In the morning the valley is filled with beautiful clouds and mist. The mountains at various distances form rows in distinct shades of blue-grey, making the whole scene rather reminiscent of a traditional Chinese landscape painting.
I take the opportunity to wash some handkerchiefs, which have borne the brunt of my cold since the Cho La, now thankfully nearly cleared up. After a laid-back breakfast, we are soon back on the trail.
We have easy walking along a path following the valley high above the river to start with. Three enormous vulture-like birds fly back and forth along the valley and then higher up above us.
We make good time and when we reach Namche, where we had planned to eat lunch, it is only half past nine. This gives us a good two hours for souvenir hunting before an early lunch – not that there is really two hours of souvenir hunting to do in Namche. It is positively hot and the many roofs arrayed around the hillside sparkle in the sun. The builders have made good progress on a new lodge while we have been away.
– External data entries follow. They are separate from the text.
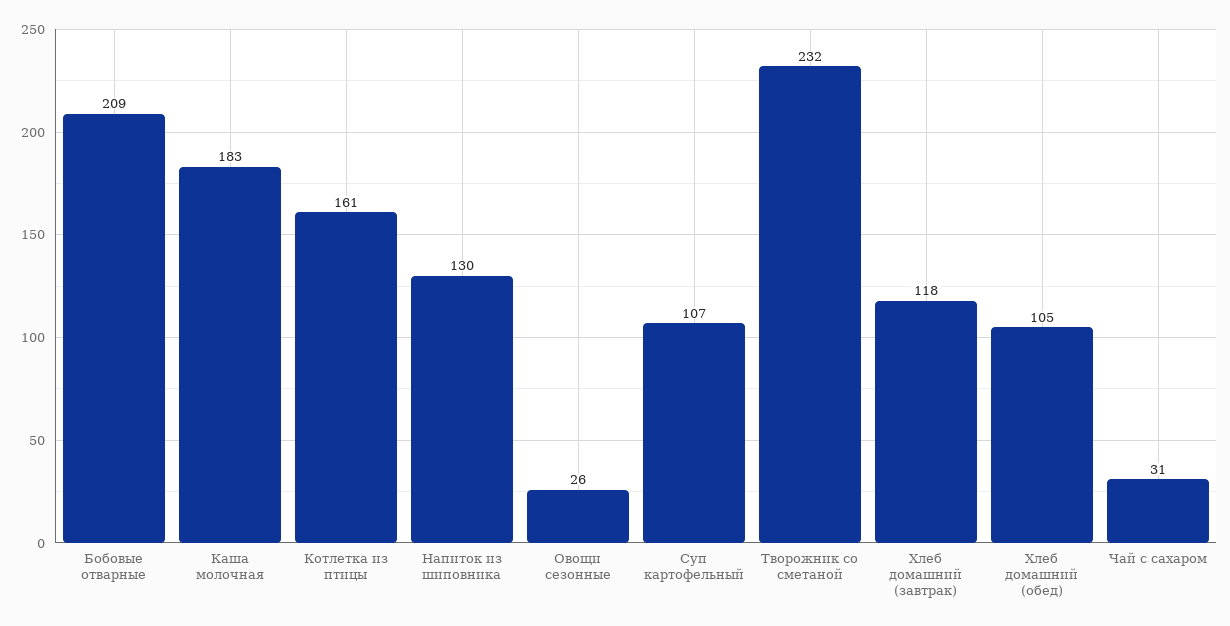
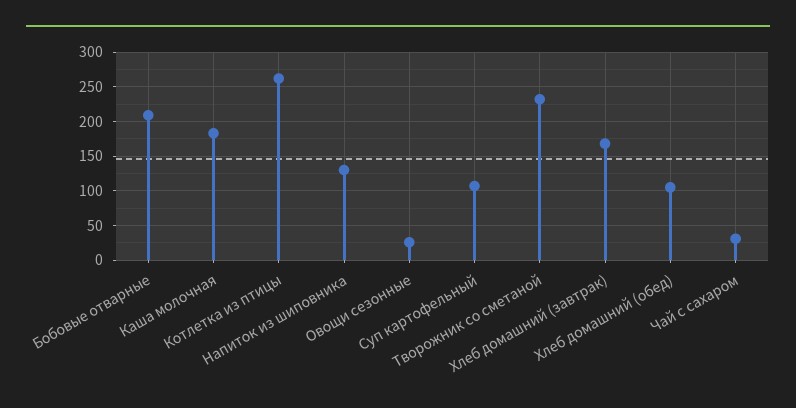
  {
    "Бобовые отварные": 209,
    "Каша молочная": 183,
-   "Котлетка из птицы": 161,
+   "Котлетка из птицы": 260,
    "Напиток из шиповника": 130,
    "Овощи сезонные": 26,
    "Суп картофельный": 107,
    "Творожник со сметаной": 232,
-   "Хлеб домашний (завтрак)": 118,
+   "Хлеб домашний (завтрак)": 170,
    "Хлеб домашний (обед)": 105,
    "Чай с сахаром": 31
  }

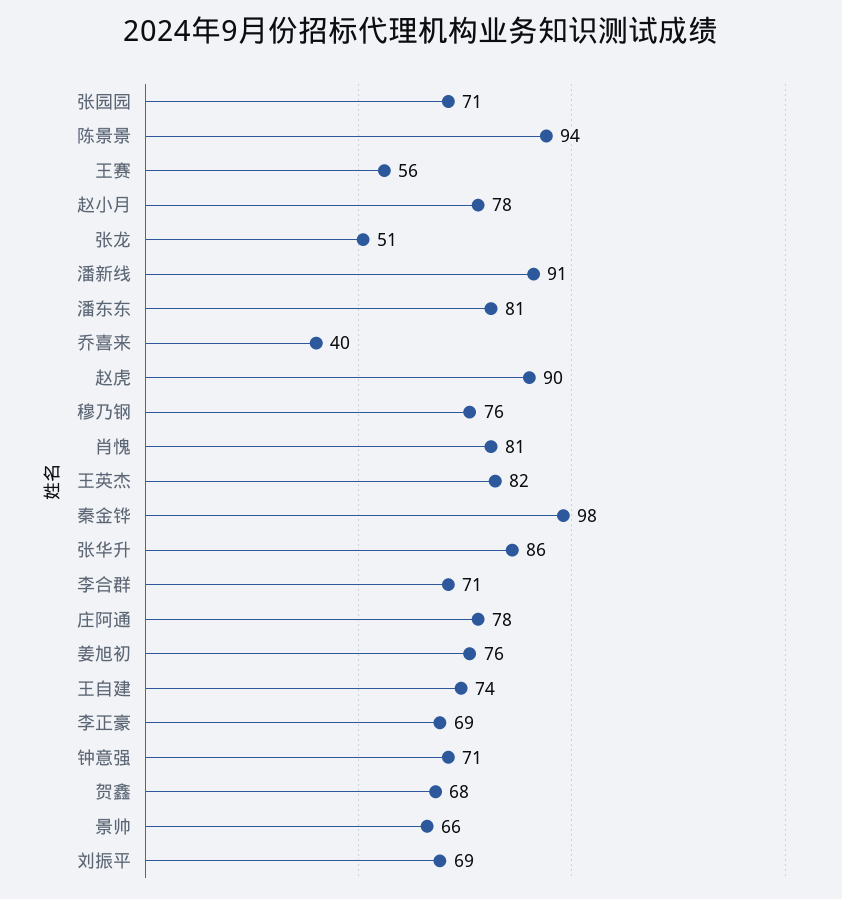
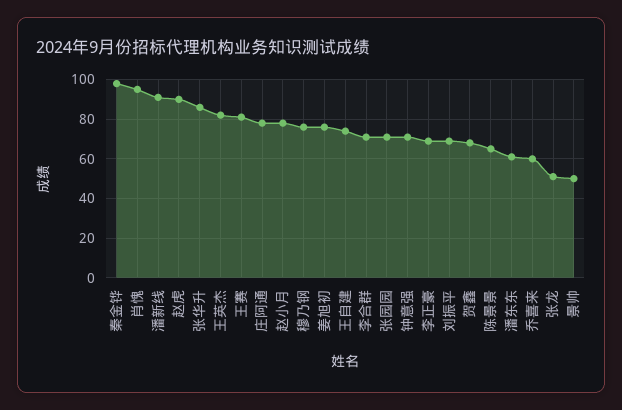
  {
    "张园园": 71,
-   "陈景景": 94,
+   "陈景景": 65,
-   "王赛": 56,
+   "王赛": 80,
    "赵小月": 78,
    "张龙": 51,
    "潘新线": 91,
-   "潘东东": 81,
+   "潘东东": 60,
-   "乔喜来": 40,
+   "乔喜来": 60,
    "赵虎": 90,
    "穆乃钢": 76,
-   "肖愧": 81,
+   "肖愧": 95,
    "王英杰": 82,
    "秦金铧": 98,
    "张华升": 86,
    "李合群": 71,
    "庄阿通": 78,
    "姜旭初": 76,
    "王自建": 74,
    "李正豪": 69,
    "钟意强": 71,
    "贺鑫": 68,
-   "景帅": 66,
+   "景帅": 50,
    "刘振平": 69
  }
After lunch we descend the steep and long path down to the river. Today is by far the busiest we have seen, with many trekkers and yaks toiling up the long hill. A few look as if they are not going to make it. Around one corner a yak has shed its load, causing a long tailback. I start to imagine the traffic report…
We pass the view point where we first caught sight of Everest between the trees. There is a strong military presence here today, and the viewpoint is crowded with red-faced trekkers eager for their first view of the mighty mountain.
Far below at the bottom of the valley by the river we can see what looks like several coach parties of people wandering around. We meet them just as we reach the long suspension bridge over the Dudh Kosi just at the bottom of the long descent. There we are forced to wait for more than fifteen minutes while in excess of two hundred and eighty people (according to David) make their way in single file across the bridge in front of us.
From there it is a pleasant walk along the river. We cross over twice, and then climb steeply past mani stones to the village of Tawa. We pass through more villages. Everything is more colourful than two weeks ago. There is blossom on the trees. The rhododendrons are out and there is green rice growing in the fields.
We camp at Chumawa. It is a sheltered setting a little above the river. The tents are lined up on a terrace. Below is an outhouse used by the crew as our kitchen and to the left is the lodge. Despite being only one day from Lukla, I decide that I would really enjoy a nice hot shower here. And I do.
As the kitchen team prepare our dinner we hear sounds of singing drifting across. They seem to be enjoying themselves.